The challenges for the Aussie are also increasingly being grown at home.
"In our opinion, the downside risk to Australian interest rates and the AUD has increased significantly," Greg Gibbs of Global FX Capital said in a Friday comment.
"The continued increase in the borrowing costs of banks that led Westpac to raise mortgage interest rates is a further tightening of monetary conditions and comes at a precarious moment for the housing market," he said.
In addition, Mr Gibbs said that Australian political risk is increasing as an election approaches after about six months and recent economic data suggest some moderation in activity.
The coming week will, starting with Monday, yield a large amount of data to help investors reconsider the prospects for the local economy, interest rates and currencies.
On Monday there is the retail sale for July, the August index for production in August, the MI inflation for August and the ANZ vacancies for August. On Tuesday, the RBA holds a policy meeting and Governor Philip Lowe is ready to speak at a dinner meeting on the board in Perth.
On Wednesday there is the long-awaited GDP report of the second quarter and AiG & # 39; s index for July trading data on the AiG performance of July and Friday for July and home financing for July.
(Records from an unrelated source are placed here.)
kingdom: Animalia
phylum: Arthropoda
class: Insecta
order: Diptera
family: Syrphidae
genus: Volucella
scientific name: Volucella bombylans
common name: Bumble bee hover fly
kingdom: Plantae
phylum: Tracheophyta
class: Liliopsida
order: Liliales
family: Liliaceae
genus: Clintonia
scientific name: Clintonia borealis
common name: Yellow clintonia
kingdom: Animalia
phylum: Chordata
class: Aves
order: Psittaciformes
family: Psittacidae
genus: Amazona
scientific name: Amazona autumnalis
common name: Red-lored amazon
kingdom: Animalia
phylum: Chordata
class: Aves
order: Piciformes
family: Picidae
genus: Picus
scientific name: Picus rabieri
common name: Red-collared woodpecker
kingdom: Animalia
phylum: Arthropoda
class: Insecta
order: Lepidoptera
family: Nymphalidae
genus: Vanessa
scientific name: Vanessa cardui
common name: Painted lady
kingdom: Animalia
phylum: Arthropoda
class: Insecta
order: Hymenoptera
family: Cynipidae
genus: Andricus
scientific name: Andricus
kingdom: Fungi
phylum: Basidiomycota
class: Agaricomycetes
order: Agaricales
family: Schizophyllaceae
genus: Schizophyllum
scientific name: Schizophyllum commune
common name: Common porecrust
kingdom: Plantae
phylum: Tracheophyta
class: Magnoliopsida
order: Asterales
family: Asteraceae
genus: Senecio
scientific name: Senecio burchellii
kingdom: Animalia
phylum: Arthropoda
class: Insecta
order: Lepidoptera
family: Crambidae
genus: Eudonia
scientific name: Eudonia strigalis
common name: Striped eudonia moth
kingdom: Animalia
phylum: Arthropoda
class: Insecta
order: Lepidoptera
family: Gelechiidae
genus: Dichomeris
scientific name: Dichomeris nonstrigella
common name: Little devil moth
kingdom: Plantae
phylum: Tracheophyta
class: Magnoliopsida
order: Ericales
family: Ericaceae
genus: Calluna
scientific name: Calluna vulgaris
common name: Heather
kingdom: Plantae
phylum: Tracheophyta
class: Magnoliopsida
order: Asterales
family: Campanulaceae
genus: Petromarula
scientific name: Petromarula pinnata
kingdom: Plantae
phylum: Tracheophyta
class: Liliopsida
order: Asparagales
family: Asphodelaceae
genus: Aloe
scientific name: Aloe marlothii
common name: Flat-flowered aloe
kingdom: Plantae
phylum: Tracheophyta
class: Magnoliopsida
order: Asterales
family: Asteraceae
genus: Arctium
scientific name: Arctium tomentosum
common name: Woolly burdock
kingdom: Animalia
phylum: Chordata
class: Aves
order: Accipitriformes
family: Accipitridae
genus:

Although no price change is expected this week, Mr. Lowe has a chance of a press conference after the meeting and later in his speech to give directions on the policy outlook.
"The bank has done a lot of work to be able to communicate clearly that the next rate hike is more likely than lower, and the progress in reducing unemployment and returning inflation to the target is expected to be gradual and therefore happy to stay on hold. & # 39; a while & # 39 ;, & # 39; said NAB economist Kaixin Owyong.
"We do not expect any change in the core message," says Owyong. "However, we will be looking for indications that recent developments may have affected the outlook, especially markets will want to pay attention to any comments related to the recent rise in home rates at Westpac.
"The opinion of the RBA was that the current credit default is mainly driven by demand and the credit tightening has downplayed – does this change their position in any way?"
Also checking the Australian dollar is the difference in yield between the US and Australian 10-year government securities that reached 34 basis points during the weekend, another sign that investors see lower risk for their money in the US than here.
The expectation that the gap will increase to 60 basis points in the first half of 2019 was one reason why RBC Capital pushed the potential for a local rate hike to the second half of 2019 at the end of last month.
Westpac's interest rate hike will further restrict the RBA's ability to hike, according to RBC's chief Australian economist Su-Lin Ong and macro strategist Robert Thomson.
"Tighter financing conditions are one of the three most important factors that we have been highlighting for a long time and which the RBA is likely to stop longer," said Ong and Mr. Thomson in a Friday paper. "The other two factors are downside risks for global growth and abundant spare capacity on the Australian labor market."
A week earlier, the two RBC experts said that the longer the RBA is 1.5 percent, "the less certain we are about the direction of the next step, especially if the global activity becomes more modest" in the second half of 2019 and 2020 .
Indeed, Mr Trump's decision to put his rhetoric about trade into reality can indeed slow down global growth, as the International Monetary Fund predicted.
And so it seems that Australian dollar bears will smile longer.